WHAT YOU NEED TO DO:
Copy the text read from all of the records word for word, and leave the pictures out of your answer.
Content starts
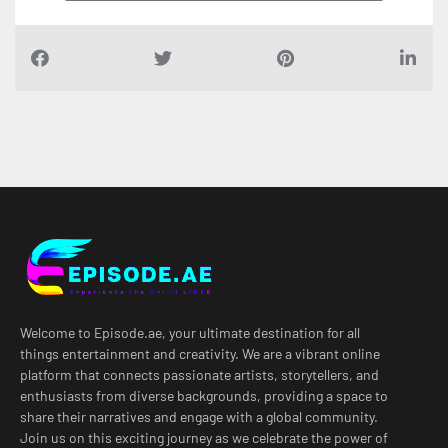
Welcome to Episode.ae, your ultimate destination for all
things entertainment and creativity. We are a vibrant online
platform that connects passionate artists, storytellers, and
enthusiasts from diverse backgrounds, providing a space to
share their narratives and engage with a global community.
Join us on this exciting journey as we celebrate the power of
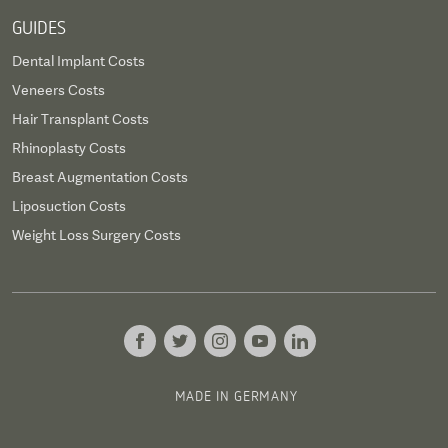
GUIDES
Dental Implant Costs
Veneers Costs
Hair Transplant Costs
Rhinoplasty Costs
Breast Augmentation Costs
Liposuction Costs
Weight Loss Surgery Costs
MADE IN GERMANY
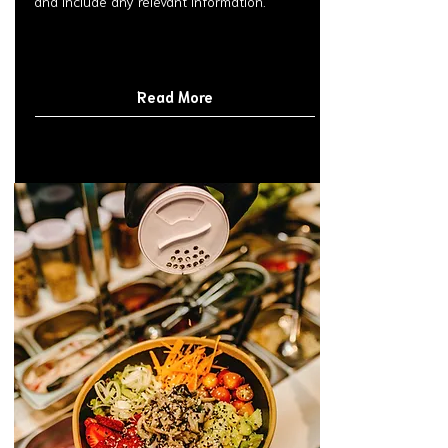
and include any relevant information.
Read More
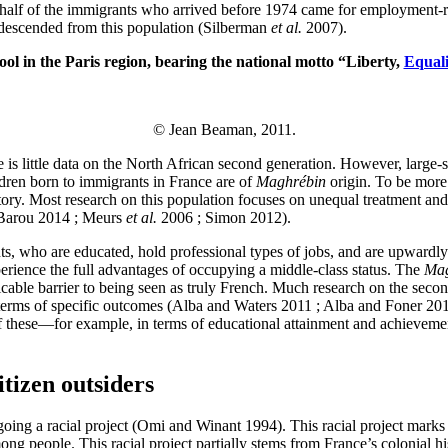
half of the immigrants who arrived before 1974 came for employment-rel
 descended from this population (Silberman
et al.
2007).
ol in the Paris region, bearing the national motto “Liberty,
Equali
© Jean Beaman, 2011.
 is little data on the North African second generation. However, large-s
ldren born to immigrants in France are of
Maghrébin
origin. To be more
tory. Most research on this population focuses on unequal treatment an
 (Barou 2014 ; Meurs
et al.
2006 ; Simon 2012).
s, who are educated, hold professional types of jobs, and are upwardly 
perience the full advantages of occupying a middle-class status. The
Mag
ricable barrier to being seen as truly French. Much research on the sec
 in terms of specific outcomes (Alba and Waters 2011 ; Alba and Foner 
these—for example, in terms of educational attainment and achievement
itizen outsiders
oing a racial project (Omi and Winant 1994). This racial project marks dif
mong people. This racial project partially stems from France’s colonial 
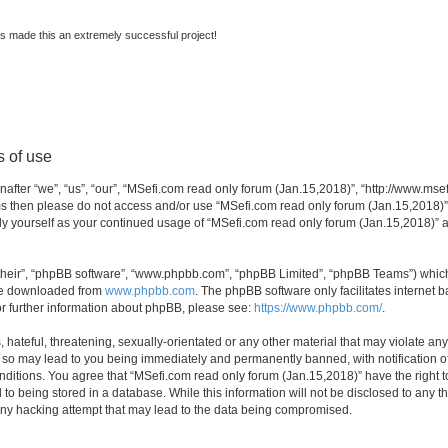
s made this an extremely successful project!
s of use
fter “we”, “us”, “our”, “MSefi.com read only forum (Jan.15,2018)”, “http://www.msefi
erms then please do not access and/or use “MSefi.com read only forum (Jan.15,2018)
arly yourself as your continued usage of “MSefi.com read only forum (Jan.15,2018)”
their”, “phpBB software”, “www.phpbb.com”, “phpBB Limited”, “phpBB Teams”) which i
 be downloaded from
www.phpbb.com
. The phpBB software only facilitates internet
or further information about phpBB, please see:
https://www.phpbb.com/
.
hateful, threatening, sexually-orientated or any other material that may violate an
g so may lead to you being immediately and permanently banned, with notification of
conditions. You agree that “MSefi.com read only forum (Jan.15,2018)” have the right 
 to being stored in a database. While this information will not be disclosed to any t
any hacking attempt that may lead to the data being compromised.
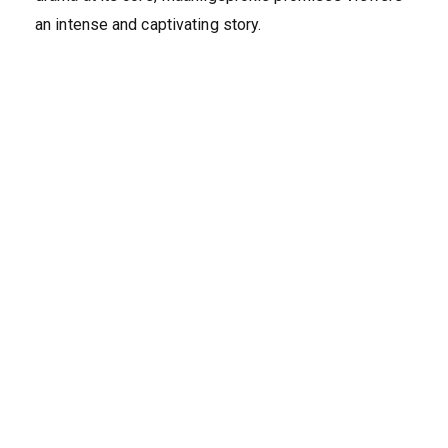
an intense and captivating story.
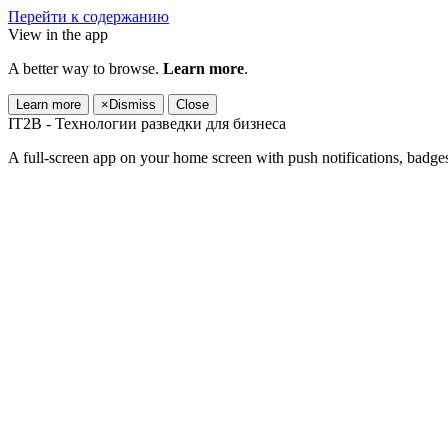
Перейти к содержанию
View in the app
A better way to browse.
Learn more
.
Learn more
×
Dismiss
Close
IT2B - Технологии разведки для бизнеса
A full-screen app on your home screen with push notifications, badge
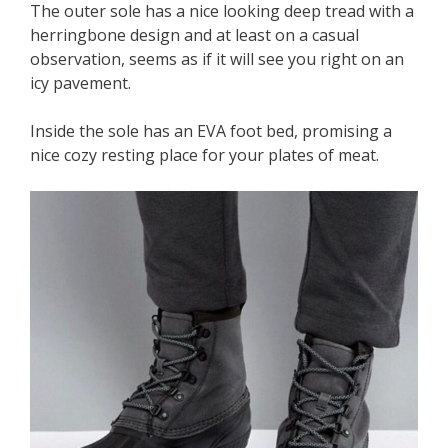
The outer sole has a nice looking deep tread with a
herringbone design and at least on a casual
observation, seems as if it will see you right on an
icy pavement.
Inside the sole has an EVA foot bed, promising a
nice cozy resting place for your plates of meat.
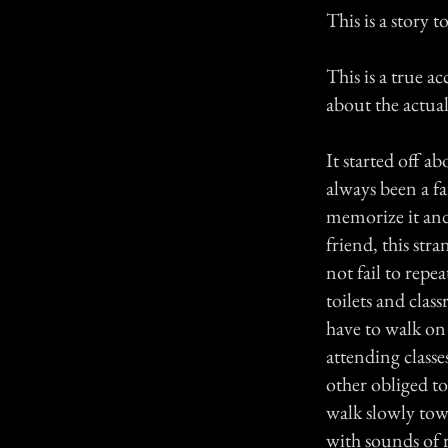
This is a story 
This is a true 
about the actual o
It started off 
always been a fa
memorize it and
friend, this str
not fail to repe
toilets and cla
have to walk on 
attending class
other obliged t
walk slowly tow
with sounds of 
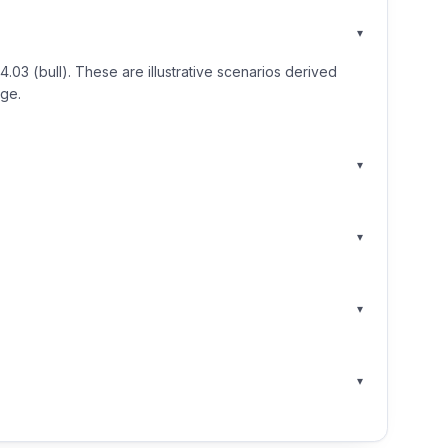
▾
3 (bull). These are illustrative scenarios derived
nge.
▾
▾
▾
▾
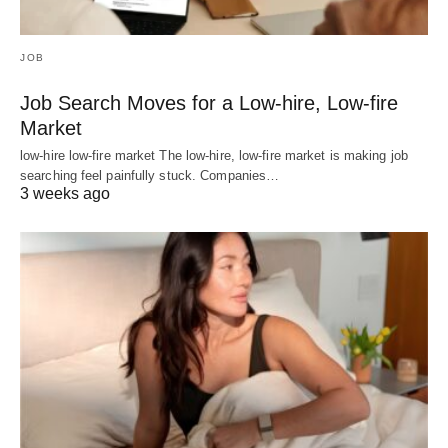
JOB
Job Search Moves for a Low-hire, Low-fire
Market
low-hire low-fire market The low-hire, low-fire market is making job
searching feel painfully stuck. Companies…
3 weeks ago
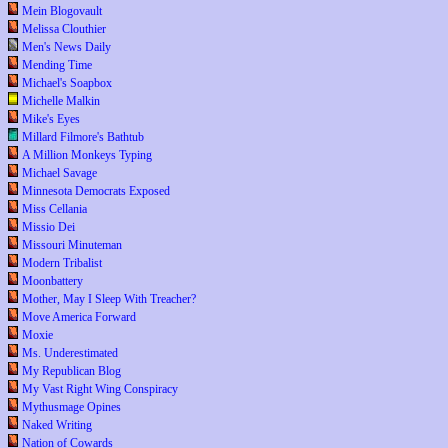
Mein Blogovault
Melissa Clouthier
Men's News Daily
Mending Time
Michael's Soapbox
Michelle Malkin
Mike's Eyes
Millard Filmore's Bathtub
A Million Monkeys Typing
Michael Savage
Minnesota Democrats Exposed
Miss Cellania
Missio Dei
Missouri Minuteman
Modern Tribalist
Moonbattery
Mother, May I Sleep With Treacher?
Move America Forward
Moxie
Ms. Underestimated
My Republican Blog
My Vast Right Wing Conspiracy
Mythusmage Opines
Naked Writing
Nation of Cowards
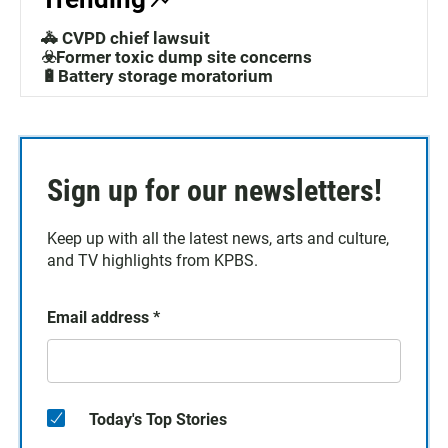
🚓 CVPD chief lawsuit
☣️Former toxic dump site concerns
🔋Battery storage moratorium
Sign up for our newsletters!
Keep up with all the latest news, arts and culture,
and TV highlights from KPBS.
Email address
*
Today's Top Stories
Content ends
SOLUTION BELOW:
Welcome to Episode.ae, your ultimate destination for all
things entertainment and creativity. We are a vibrant online
platform that connects passionate artists, storytellers, and
enthusiasts from diverse backgrounds, providing a space to
share their narratives and engage with a global community.
Join us on this exciting journey as we celebrate the power of
GUIDES
Dental Implant Costs
Veneers Costs
Hair Transplant Costs
Rhinoplasty Costs
Breast Augmentation Costs
Liposuction Costs
Weight Loss Surgery Costs
MADE IN GERMANY
and include any relevant information.
Read More
half of the immigrants who arrived before 1974 came for employment-rel
 descended from this population (Silberman
et al.
2007).
ol in the Paris region, bearing the national motto “Liberty,
Equali
© Jean Beaman, 2011.
 is little data on the North African second generation. However, large-s
ldren born to immigrants in France are of
Maghrébin
origin. To be more
tory. Most research on this population focuses on unequal treatment an
 (Barou 2014 ; Meurs
et al.
2006 ; Simon 2012).
s, who are educated, hold professional types of jobs, and are upwardly 
perience the full advantages of occupying a middle-class status. The
Mag
ricable barrier to being seen as truly French. Much research on the sec
 in terms of specific outcomes (Alba and Waters 2011 ; Alba and Foner 
these—for example, in terms of educational attainment and achievement
itizen outsiders
oing a racial project (Omi and Winant 1994). This racial project marks dif
mong people. This racial project partially stems from France’s colonial 
s made this an extremely successful project!
s of use
fter “we”, “us”, “our”, “MSefi.com read only forum (Jan.15,2018)”, “http://www.msefi
erms then please do not access and/or use “MSefi.com read only forum (Jan.15,2018)
arly yourself as your continued usage of “MSefi.com read only forum (Jan.15,2018)”
their”, “phpBB software”, “www.phpbb.com”, “phpBB Limited”, “phpBB Teams”) which i
 be downloaded from
www.phpbb.com
. The phpBB software only facilitates internet
or further information about phpBB, please see:
https://www.phpbb.com/
.
hateful, threatening, sexually-orientated or any other material that may violate an
g so may lead to you being immediately and permanently banned, with notification of
conditions. You agree that “MSefi.com read only forum (Jan.15,2018)” have the right 
 to being stored in a database. While this information will not be disclosed to any t
any hacking attempt that may lead to the data being compromised.
an intense and captivating story.
Перейти к содержанию
View in the app
A better way to browse.
Learn more
.
Learn more
×
Dismiss
Close
IT2B - Технологии разведки для бизнеса
A full-screen app on your home screen with push notifications, badge
The outer sole has a nice looking deep tread with a
herringbone design and at least on a casual
observation, seems as if it will see you right on an
icy pavement.
Inside the sole has an EVA foot bed, promising a
nice cozy resting place for your plates of meat.
This is a story 
This is a true 
about the actual o
It started off 
always been a fa
memorize it and
friend, this str
not fail to repe
toilets and cla
have to walk on 
attending class
other obliged t
walk slowly tow
with sounds of 
▾
3 (bull). These are illustrative scenarios derived
nge.
▾
▾
▾
▾
JOB
Job Search Moves for a Low-hire, Low-fire
Market
low-hire low-fire market The low-hire, low-fire market is making job
searching feel painfully stuck. Companies…
3 weeks ago
Mein Blogovault
Melissa Clouthier
Men's News Daily
Mending Time
Michael's Soapbox
Michelle Malkin
Mike's Eyes
Millard Filmore's Bathtub
A Million Monkeys Typing
Michael Savage
Minnesota Democrats Exposed
Miss Cellania
Missio Dei
Missouri Minuteman
Modern Tribalist
Moonbattery
Mother, May I Sleep With Treacher?
Move America Forward
Moxie
Ms. Underestimated
My Republican Blog
My Vast Right Wing Conspiracy
Mythusmage Opines
Naked Writing
Nation of Cowards
🚓 CVPD chief lawsuit
☣️Former toxic dump site concerns
🔋Battery storage moratorium
Sign up for our newsletters!
Keep up with all the latest news, arts and culture,
and TV highlights from KPBS.
Email address
*
Today's Top Stories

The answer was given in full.